In response, some women and girls choose to challenge those expectations and avoid things that are typically and traditionally feminine. They might ditch the razor, go makeup-free, wear baggy clothes or cut their hair short. It’s their way of freeing themselves from those pre-set ideals. It’s a valid choice to make and it’s important to have the freedom to express ourselves in alternative ways.
So, what if you’re clued up on the patriarchy, beauty expectations and equality and your vibe is girly? What if you love pink, always have perfectly painted nails, wear makeup everyday and love having long, swishy locks? Does that mean you’re letting the side down? You could be forgiven for thinking that. Some people talk about how being feminine is giving in to beauty standards or letting the side down. They reckon that being girly and liking things like makeup and dresses means you’re not a proper feminist.
But if you give me a second though, I’m just going to pick all of those people up, pop them in a box, tape it up nice and tight and send them out to sea where no one can hear them. Ah, MUCH BETTER.
Those people are wrong. There is no set standard for feminism. You don’t have to look a certain way or shun the things you love to fit the mould. Do you think women and men, girls and boys should have equal rights? Congratulations, you are a feminist! And guess what? There’s no uniform.
If you want to fight for equal pay while wearing a whole load of pink, you do just that. If you want to wear enormous false eyelashes while you defend other girls’ rights to wear no makeup at all, go ahead. If you want to go to a protest wearing high heels, go for it.
Some people feel free without makeup, unhampered without the pressure of perfect eyeliner or flawless foundation. For others though, it’s a fun and creative outlet. It’s a form of expression and, let’s face it, a skill. Makeup can build confidence and make someone feel at home in their own skin just as high heels make some people feel powerful or long hair makes some people feel unstoppable.
Real equality means the freedom to be exactly who you want to be and if the person you want to be happens to be super girly then there’s nothing wrong with that.

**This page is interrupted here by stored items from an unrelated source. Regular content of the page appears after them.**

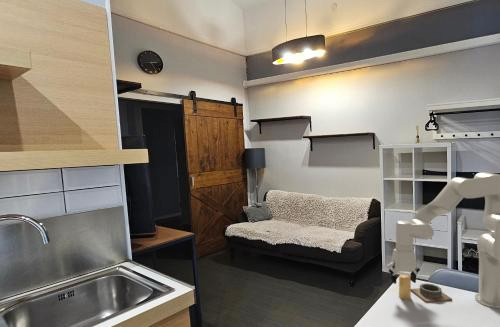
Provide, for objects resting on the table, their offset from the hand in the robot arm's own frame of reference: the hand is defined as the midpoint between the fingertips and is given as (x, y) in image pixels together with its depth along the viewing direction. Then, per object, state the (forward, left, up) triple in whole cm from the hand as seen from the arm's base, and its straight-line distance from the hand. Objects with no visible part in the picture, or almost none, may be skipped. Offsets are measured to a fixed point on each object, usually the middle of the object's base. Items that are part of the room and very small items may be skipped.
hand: (403, 282), depth 149 cm
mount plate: (-14, 0, -7) cm, 15 cm away
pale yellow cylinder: (-1, 0, -7) cm, 7 cm away
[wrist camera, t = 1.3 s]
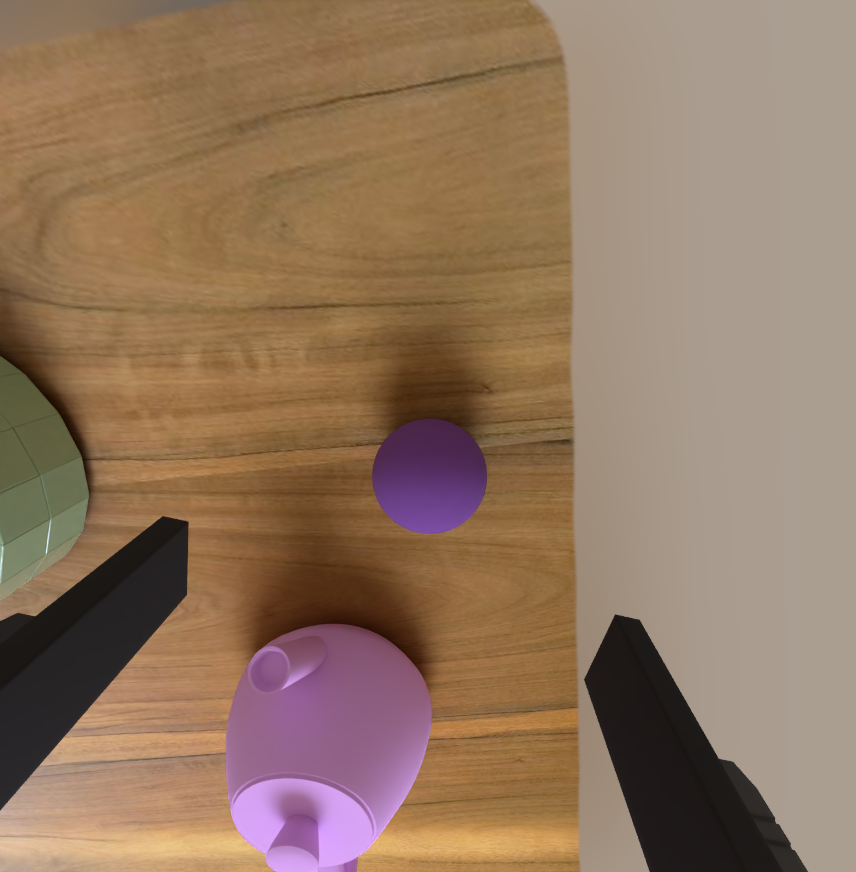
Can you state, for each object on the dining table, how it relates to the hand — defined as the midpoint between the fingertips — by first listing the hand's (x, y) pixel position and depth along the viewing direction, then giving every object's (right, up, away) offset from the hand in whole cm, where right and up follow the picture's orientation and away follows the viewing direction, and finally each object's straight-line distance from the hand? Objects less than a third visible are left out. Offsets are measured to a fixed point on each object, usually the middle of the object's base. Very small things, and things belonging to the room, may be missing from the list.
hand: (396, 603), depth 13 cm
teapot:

In order for feminism to really work, we need to embrace and support every type of girl and woman on the planet, no matter what they look like or where they’re from or what their culture is. A feminist with hair extensions is just as authentic as a feminist with a shaved head and a feminist who wears lipstick is just as valid as a feminist who rejects makeup. So, if someone ever tells you that you’re doing feminism wrong or that you’re not a real feminist because you embrace the girly things in life, do me a favour: tell them they’re wrong and carry on being exactly who you want to be.